Accurate prediction of neurological outcome after cardiac arrest is desirable to prevent inappropriate withdrawal of life-sustaining therapy in patients who could have a good neurological outcome, and to limit active treatment in patients whose ultimate neurological outcomes are poor. Established guidelines to predict neurological outcome after cardiac arrest were developed before the widespread use of therapeutic hypothermia. The American Association of Neurology guidelines  currently recommend that absent or extensor motor scores on day 3 post arrest are reliable indicators or poor neurological outcome with a false positive rate of 0 to 3%.
A review of existing literature was undertaken to examine whether the utility of motor scores to predict poor neurological outcome is influenced by the use of therapeutic hypothermia.
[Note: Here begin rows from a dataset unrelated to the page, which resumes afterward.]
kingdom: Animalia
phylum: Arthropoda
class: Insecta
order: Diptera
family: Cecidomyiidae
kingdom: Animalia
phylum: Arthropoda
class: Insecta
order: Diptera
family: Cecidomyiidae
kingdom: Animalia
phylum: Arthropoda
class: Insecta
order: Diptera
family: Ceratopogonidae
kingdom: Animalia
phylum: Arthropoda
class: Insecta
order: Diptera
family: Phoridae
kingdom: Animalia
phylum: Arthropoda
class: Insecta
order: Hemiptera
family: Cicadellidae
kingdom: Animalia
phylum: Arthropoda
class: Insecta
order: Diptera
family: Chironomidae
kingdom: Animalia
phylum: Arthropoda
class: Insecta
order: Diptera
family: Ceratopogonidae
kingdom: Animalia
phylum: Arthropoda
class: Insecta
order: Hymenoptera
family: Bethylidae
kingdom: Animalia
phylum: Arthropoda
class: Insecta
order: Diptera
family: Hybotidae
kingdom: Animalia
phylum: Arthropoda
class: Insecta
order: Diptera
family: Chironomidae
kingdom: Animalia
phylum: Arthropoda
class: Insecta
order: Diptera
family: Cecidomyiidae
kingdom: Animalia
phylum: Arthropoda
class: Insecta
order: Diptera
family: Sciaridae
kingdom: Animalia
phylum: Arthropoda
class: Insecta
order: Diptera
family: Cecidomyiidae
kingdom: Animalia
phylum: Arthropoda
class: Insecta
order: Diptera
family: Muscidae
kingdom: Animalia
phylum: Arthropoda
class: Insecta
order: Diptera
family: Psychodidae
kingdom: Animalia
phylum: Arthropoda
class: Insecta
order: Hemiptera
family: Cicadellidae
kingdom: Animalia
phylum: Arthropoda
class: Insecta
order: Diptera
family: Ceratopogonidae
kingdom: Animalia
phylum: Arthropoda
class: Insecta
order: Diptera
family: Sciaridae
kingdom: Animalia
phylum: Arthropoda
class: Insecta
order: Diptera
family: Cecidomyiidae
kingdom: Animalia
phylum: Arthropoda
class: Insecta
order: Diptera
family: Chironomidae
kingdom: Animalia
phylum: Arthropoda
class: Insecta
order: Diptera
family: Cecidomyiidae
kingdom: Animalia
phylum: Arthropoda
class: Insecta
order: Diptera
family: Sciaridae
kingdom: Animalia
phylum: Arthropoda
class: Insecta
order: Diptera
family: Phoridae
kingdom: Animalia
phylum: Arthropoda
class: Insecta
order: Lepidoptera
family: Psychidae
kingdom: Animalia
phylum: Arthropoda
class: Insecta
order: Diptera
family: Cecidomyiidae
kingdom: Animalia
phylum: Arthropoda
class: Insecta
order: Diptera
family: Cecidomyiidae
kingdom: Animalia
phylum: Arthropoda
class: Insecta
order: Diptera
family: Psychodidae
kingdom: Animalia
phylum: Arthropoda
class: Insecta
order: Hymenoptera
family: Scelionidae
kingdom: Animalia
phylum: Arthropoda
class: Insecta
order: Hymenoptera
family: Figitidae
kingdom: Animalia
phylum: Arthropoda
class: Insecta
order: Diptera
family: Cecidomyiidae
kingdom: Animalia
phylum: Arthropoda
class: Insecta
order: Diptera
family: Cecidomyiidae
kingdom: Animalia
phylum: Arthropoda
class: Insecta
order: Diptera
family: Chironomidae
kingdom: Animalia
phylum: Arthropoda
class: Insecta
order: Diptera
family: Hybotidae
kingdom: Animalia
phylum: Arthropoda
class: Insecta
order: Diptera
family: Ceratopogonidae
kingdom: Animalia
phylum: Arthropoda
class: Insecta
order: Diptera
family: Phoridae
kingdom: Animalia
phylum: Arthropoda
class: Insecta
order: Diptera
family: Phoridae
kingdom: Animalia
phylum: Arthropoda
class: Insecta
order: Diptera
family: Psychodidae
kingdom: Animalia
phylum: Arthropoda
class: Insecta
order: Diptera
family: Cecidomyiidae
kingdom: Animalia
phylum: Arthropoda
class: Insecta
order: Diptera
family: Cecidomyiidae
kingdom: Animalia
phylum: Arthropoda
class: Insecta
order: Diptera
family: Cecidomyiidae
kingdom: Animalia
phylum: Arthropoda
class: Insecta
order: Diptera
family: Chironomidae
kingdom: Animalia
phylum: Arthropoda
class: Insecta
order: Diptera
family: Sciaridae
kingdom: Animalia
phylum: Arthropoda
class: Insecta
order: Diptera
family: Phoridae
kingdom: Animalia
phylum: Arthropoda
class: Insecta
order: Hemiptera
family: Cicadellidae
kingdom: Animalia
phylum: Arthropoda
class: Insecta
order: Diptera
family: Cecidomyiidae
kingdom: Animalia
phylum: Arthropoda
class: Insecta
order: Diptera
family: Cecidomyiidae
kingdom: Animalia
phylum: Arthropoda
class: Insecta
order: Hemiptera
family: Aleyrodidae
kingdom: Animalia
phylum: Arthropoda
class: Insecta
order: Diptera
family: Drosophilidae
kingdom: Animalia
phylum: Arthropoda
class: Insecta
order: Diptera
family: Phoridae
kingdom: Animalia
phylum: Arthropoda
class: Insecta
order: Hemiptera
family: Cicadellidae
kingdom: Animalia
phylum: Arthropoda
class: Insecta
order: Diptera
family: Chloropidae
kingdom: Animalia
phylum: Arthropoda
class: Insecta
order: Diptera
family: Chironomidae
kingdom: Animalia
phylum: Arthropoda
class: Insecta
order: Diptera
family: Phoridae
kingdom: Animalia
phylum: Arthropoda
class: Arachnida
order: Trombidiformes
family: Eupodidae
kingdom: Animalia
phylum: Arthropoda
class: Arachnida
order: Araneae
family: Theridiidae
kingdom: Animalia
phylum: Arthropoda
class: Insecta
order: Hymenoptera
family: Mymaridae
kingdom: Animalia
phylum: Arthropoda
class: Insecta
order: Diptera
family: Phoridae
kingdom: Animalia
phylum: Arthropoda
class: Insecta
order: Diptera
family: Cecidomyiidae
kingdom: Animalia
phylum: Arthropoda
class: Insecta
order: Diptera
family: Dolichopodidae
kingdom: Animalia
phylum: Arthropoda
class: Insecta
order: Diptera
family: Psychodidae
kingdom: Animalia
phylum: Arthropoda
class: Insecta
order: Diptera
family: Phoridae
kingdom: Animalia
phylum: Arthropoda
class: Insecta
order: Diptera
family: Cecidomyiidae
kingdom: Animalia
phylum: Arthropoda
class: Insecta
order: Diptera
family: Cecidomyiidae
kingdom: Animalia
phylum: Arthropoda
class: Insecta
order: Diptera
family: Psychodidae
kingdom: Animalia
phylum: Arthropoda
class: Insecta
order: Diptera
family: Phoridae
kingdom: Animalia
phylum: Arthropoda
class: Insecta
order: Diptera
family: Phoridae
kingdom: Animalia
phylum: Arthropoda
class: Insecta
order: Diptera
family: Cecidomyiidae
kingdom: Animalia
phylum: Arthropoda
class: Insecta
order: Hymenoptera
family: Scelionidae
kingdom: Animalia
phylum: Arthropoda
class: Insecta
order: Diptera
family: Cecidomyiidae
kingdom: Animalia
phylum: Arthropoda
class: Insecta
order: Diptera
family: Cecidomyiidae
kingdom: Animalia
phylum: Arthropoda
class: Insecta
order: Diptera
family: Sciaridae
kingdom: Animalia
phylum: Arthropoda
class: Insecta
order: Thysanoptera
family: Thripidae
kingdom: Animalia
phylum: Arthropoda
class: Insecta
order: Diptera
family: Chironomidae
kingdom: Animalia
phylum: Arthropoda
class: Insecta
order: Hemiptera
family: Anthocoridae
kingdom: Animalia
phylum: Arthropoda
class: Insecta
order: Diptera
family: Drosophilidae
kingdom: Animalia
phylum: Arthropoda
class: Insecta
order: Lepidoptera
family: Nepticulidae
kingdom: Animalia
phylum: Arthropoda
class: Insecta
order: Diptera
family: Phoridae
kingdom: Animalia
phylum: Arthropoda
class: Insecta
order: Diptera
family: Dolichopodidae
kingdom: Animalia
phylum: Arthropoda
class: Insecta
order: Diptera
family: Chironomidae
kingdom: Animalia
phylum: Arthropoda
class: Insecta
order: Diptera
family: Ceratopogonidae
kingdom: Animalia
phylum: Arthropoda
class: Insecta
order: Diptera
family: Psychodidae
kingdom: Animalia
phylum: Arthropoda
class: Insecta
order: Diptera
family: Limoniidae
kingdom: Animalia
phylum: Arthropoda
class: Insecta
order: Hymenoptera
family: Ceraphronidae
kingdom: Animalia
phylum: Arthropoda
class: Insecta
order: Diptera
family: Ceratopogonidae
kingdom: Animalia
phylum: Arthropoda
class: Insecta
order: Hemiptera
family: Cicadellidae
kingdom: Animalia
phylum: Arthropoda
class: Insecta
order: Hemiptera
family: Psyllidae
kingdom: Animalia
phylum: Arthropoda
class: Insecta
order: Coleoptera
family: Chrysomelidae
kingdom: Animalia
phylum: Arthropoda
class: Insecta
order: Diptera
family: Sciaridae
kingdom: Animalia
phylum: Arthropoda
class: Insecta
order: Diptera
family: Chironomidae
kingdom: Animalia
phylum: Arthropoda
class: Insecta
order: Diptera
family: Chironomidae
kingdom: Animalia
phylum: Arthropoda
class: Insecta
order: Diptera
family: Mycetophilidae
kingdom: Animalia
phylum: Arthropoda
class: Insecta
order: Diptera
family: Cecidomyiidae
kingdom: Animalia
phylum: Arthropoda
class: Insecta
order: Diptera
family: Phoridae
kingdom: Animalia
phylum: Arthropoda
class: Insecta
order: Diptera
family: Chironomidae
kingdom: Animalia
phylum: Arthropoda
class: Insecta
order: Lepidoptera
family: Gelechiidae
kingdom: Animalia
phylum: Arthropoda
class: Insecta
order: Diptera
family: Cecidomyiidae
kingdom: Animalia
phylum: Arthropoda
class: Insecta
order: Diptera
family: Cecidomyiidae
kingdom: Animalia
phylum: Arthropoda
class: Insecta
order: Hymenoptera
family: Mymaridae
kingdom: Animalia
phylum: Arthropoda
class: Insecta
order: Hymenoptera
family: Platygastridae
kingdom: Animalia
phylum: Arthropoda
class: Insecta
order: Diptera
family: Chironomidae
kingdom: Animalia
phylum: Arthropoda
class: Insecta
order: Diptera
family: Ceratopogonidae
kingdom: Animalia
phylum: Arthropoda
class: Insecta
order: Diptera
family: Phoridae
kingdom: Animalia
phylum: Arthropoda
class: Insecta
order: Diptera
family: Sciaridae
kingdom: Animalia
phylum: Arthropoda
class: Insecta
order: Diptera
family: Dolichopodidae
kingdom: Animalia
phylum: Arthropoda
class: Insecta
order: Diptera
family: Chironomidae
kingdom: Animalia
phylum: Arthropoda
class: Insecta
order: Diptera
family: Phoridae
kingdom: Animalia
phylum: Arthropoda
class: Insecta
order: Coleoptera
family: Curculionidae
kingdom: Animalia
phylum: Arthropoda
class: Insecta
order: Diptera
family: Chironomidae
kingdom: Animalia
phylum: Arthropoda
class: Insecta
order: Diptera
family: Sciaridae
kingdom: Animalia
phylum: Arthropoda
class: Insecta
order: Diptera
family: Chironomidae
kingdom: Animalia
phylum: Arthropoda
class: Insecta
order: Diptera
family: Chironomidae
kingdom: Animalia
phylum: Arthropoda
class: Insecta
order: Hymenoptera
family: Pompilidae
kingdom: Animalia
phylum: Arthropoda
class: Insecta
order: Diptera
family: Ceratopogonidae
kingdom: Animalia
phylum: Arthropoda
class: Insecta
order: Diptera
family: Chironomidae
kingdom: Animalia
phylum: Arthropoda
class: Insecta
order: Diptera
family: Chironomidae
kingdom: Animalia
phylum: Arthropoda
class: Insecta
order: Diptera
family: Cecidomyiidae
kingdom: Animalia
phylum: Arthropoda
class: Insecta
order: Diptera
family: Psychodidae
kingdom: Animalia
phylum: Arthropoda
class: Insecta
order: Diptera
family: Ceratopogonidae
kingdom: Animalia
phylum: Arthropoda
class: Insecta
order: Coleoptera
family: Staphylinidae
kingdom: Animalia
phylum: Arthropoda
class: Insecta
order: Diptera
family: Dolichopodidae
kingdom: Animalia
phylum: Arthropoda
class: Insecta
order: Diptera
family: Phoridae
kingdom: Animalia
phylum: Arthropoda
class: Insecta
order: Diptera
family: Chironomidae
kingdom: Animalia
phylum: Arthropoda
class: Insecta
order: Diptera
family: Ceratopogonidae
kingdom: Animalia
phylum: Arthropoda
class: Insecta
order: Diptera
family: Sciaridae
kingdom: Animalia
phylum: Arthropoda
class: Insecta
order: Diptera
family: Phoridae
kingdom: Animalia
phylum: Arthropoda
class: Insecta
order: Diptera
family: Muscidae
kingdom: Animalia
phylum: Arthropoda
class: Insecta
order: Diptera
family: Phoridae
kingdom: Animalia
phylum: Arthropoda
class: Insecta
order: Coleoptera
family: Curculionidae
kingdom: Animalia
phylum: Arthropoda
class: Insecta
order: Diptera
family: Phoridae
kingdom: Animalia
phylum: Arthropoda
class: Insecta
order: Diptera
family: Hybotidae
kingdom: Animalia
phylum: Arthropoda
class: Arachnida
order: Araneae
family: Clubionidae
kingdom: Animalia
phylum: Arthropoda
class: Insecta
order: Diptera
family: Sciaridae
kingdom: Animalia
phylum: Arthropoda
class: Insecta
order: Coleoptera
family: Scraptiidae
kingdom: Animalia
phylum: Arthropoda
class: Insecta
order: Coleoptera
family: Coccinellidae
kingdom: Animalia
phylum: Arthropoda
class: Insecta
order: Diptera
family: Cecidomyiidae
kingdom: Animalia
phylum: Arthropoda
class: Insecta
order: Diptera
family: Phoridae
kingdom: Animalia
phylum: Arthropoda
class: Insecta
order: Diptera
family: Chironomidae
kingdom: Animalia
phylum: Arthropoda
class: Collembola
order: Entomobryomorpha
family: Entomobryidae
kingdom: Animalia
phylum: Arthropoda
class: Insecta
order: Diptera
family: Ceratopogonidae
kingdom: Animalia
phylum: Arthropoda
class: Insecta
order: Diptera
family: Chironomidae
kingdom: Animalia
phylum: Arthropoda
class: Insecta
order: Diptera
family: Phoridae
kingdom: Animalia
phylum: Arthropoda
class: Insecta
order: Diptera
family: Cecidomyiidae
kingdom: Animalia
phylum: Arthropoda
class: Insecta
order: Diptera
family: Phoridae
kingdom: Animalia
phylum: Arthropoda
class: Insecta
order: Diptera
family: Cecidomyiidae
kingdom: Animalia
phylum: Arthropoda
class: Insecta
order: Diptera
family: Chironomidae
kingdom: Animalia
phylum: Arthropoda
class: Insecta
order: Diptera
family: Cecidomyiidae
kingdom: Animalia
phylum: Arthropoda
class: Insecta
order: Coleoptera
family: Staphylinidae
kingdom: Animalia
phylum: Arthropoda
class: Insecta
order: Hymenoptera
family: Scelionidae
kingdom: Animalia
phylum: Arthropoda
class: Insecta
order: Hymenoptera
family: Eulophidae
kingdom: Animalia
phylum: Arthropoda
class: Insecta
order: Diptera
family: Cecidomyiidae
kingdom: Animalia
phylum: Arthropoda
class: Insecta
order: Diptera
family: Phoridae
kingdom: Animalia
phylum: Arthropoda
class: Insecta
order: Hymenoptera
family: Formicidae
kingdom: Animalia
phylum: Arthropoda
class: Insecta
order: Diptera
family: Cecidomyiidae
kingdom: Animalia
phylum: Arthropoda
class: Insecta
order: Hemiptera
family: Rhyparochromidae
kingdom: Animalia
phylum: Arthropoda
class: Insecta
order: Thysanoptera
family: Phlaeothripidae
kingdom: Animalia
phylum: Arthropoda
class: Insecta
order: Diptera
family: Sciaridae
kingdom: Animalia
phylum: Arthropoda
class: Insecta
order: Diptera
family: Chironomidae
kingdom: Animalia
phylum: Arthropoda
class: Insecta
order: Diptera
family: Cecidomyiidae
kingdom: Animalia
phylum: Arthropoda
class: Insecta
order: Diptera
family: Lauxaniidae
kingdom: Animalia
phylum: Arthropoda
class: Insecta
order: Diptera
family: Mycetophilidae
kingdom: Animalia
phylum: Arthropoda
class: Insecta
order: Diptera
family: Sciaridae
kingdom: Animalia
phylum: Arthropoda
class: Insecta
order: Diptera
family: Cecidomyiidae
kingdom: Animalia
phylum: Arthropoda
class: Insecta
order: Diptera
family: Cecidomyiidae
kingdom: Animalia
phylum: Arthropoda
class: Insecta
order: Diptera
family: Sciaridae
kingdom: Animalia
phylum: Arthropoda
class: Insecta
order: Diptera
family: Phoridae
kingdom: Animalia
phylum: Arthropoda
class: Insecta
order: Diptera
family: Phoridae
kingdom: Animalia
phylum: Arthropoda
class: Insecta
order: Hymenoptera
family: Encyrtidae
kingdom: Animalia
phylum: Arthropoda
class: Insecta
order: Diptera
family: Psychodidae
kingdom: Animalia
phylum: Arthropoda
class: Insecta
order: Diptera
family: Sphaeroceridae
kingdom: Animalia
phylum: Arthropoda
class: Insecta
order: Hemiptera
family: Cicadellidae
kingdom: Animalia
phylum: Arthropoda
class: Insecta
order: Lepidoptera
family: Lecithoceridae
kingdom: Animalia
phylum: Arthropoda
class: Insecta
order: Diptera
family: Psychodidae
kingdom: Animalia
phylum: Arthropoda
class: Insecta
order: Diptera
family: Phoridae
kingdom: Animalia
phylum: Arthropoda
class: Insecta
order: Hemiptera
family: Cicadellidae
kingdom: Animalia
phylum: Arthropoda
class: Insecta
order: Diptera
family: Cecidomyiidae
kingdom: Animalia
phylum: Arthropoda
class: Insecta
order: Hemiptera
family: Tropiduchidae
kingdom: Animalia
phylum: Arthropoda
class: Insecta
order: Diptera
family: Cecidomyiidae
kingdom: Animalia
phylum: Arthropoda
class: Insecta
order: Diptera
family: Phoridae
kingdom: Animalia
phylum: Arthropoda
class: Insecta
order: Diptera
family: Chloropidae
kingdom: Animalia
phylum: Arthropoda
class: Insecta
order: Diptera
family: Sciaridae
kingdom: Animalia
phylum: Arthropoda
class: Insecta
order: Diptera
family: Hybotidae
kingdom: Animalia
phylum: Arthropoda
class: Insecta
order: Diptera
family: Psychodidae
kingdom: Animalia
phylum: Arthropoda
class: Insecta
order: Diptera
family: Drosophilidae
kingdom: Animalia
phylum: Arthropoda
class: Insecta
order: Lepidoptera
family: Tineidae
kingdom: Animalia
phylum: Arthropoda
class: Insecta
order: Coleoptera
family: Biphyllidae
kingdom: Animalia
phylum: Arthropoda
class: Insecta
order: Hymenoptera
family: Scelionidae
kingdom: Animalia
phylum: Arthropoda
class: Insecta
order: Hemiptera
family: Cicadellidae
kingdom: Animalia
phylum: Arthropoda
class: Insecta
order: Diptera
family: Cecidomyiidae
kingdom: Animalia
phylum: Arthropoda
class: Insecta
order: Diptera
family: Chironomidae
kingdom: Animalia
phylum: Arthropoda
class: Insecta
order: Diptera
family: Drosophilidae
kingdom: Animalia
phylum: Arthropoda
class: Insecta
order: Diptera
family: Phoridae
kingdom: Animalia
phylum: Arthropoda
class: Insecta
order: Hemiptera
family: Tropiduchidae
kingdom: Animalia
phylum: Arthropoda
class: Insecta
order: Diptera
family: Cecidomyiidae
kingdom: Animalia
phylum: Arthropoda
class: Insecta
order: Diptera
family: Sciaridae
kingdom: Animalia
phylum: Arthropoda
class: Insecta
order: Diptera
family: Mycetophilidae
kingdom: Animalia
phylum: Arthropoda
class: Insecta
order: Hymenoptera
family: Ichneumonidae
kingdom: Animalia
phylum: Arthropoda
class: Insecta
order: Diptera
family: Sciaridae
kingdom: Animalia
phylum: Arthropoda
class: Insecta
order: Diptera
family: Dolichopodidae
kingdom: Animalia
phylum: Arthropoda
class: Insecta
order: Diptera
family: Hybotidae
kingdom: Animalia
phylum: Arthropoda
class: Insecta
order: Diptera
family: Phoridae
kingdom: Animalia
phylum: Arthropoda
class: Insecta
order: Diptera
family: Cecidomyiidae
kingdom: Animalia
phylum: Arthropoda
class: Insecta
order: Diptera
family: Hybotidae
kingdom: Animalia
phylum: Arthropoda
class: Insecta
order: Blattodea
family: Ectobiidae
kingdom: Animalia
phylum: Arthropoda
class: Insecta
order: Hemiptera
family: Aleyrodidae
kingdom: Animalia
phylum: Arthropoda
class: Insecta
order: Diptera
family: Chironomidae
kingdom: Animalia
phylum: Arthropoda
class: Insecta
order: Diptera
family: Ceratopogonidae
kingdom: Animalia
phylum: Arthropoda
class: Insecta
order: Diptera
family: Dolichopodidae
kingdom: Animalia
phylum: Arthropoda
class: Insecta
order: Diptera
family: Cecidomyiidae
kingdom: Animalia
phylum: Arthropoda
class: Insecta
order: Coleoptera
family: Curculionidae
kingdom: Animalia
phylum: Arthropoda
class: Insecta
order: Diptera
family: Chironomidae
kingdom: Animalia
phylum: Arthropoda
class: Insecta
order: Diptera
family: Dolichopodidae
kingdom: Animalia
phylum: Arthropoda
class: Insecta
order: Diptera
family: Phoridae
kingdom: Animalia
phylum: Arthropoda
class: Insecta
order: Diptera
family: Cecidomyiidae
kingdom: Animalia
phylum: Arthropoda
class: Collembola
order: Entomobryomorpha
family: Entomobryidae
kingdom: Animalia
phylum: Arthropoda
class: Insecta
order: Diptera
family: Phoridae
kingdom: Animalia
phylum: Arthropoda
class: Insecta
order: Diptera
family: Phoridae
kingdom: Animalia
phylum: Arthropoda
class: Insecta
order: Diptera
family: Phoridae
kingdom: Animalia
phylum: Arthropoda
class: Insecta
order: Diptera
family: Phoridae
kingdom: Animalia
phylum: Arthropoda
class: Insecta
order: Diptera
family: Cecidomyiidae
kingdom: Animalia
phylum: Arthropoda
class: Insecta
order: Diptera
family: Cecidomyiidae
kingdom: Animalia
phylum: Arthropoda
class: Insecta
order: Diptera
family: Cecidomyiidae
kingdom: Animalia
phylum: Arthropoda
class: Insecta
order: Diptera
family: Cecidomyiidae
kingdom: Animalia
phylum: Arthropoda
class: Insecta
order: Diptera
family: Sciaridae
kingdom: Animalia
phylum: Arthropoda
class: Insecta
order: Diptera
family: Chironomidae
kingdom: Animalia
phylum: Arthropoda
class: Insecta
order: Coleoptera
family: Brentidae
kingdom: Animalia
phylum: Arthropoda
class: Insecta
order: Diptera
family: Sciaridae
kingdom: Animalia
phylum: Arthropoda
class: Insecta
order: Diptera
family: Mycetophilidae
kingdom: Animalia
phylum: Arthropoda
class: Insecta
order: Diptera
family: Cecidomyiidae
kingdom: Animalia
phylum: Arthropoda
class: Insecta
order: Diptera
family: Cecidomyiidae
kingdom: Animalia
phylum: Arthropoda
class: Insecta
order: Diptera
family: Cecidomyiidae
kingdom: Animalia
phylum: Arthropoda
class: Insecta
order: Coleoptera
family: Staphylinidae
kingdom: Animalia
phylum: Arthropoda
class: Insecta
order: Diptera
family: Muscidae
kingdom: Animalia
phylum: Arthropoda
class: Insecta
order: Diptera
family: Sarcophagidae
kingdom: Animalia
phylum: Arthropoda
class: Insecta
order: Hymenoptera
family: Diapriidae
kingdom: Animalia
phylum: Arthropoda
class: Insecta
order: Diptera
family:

Six studies were identified [2-7] that investigated the use of motor scores on day 3 post cardiac arrest in patients who had received therapeutic hypothermia. False positive rates (defined as 1 - specificity) for predicting poor neurological outcome were calculable in five of the six studies [2-6] and were 14%, 24%, 11%, 25% and 12% respectively. In all studies the FPR for motor scores of extension or worse were significantly higher than the 0% (0 to 3% 95% CIs) in the AAN guidelines.
Motor scores at day 3 post cardiac arrest of extension or worse do not reliably predict poor neurological outcome when therapeutic hypothermia has been used. Clinical neurological findings may not be valid predictors of poor neurological outcome after therapeutic hypothermia.